急性抗体関連型拒絶と形質細胞浸潤を伴う急性T細胞型拒絶に対しリツキシマブとボルテゾミブの併用療法を行った小児例

新潟大学 腎・膠原病内科
* 河野 恵美子、今井 直史、伊藤 由美、成田 一衛
新潟大学 泌尿器科
池田 正博、田ア 正行、中川 由紀、齋藤 和英、高橋 公太

【症例】5歳女児
【現病歴】双体間輸血症候群(TTTS)の受血児として出生した。腎梗塞によると思われる腎不全を発症し、1歳8ヶ月で腹膜透析に導入された。4歳時、母親をドナーとする血液型不一致(O型→A型)生体腎移植(HLA 3missmatch、リンパ球クロスマッチ陰性)を施行され、免疫抑制はCyA、MMF、MP、Basiliximabで導入された。Cr 0.36-0.4mg/dlで推移し、移植後56日目に退院時生検を施行した。光顕ではCyAによる尿細管の石灰化が疑われたが、明らかな拒絶反応はみられず、一方で蛍光抗体法ではC4dが糸球体係蹄壁およびPTCにびまん性に陽性 (C4d3)であった。輸血により感作されたと思われる抗DQ抗体が陽性であったが、DSAは陰性であった。CyAを減量し、トラフ 50前後で維持したが、移植後180日頃よりCrが徐々に上昇(Cr 0.4→1.1mg/dl)したため、移植後336日目に生検を施行した。光顕で軽度の糸球体炎(g1)、尿細管炎(t3)、形質細胞を10%以上含むリンパ球主体の強い間質炎(i2)がみられ、急性抗体関連型拒絶反応(AABMR)と形質細胞浸潤を伴う急性T細胞型拒絶反応(ATCMR)と診断された。ウイルス感染は血清学的、組織学的に否定的であった。蛍光抗体法でのC4d沈着(C4d3)は不変であり、加えて尿細管上皮細胞にHLA-DRが陽性であった。DSAは、DR15(ドナータイプ)に近接する遺伝子であるDR51が陽性であり、抗DR15抗体の産生が疑われた。CyAをFKに変更し、MMFを250→500mgに増量し、 ステロイドパルス療法、血漿交換3回、IVIGを行い、Cr 0.8mg/dlに若干改善したがDSAは消失しなかった。ABMRに対する治療不十分と判断し、血漿交換3回、IVIGを再度行ったのち、リツキシマブ 375mg/m2点滴静注を1回、ボルデゾミブ1.3mg/m2の点滴静注を4回施行した。骨髄抑制や感染症など明らかな副作用はみられなかった。治療1か月後の抗DR51抗体価に変化はなく、近日治療効果判定の腎生検を実施予定である。

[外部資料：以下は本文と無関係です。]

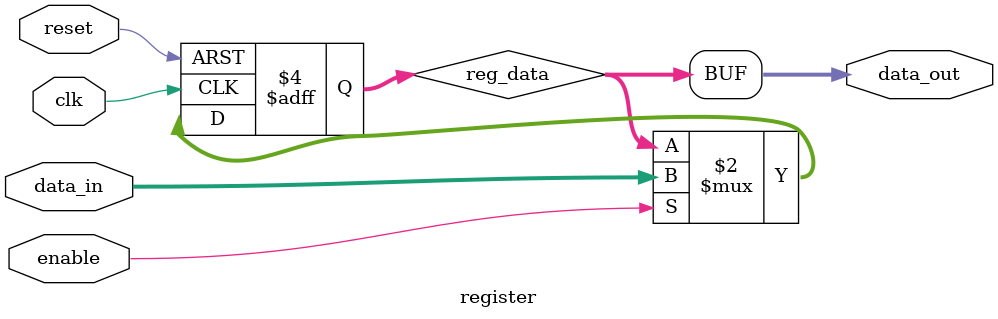
<source format=v>
module register (
    input wire clk,
    input wire reset,
    input wire enable,
    input wire [15:0] data_in,
    output wire [15:0] data_out
);

    reg [15:0] reg_data;

    always @(posedge clk or posedge reset) begin
        if (reset)
            reg_data <= 16'b0;
        else if (enable)
            reg_data <= data_in;
    end

    assign data_out = reg_data;

endmodule
</source>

【考察】ABMRおよび形質細胞浸潤を伴うTCMRの小児例に対し、リツキシマブとボルテゾミブ併用療法を行った1例である。AABMRに対し、リツキシマブ単独で一定の効果は得られるとされるが、形質細胞浸潤を伴うATCMRの合併例に対する検討はされていない。リツキシマブとボルテゾミブ併用によるAABMRと形質細胞浸潤を伴うATCMRへの効果について、組織学的所見をふまえ報告する。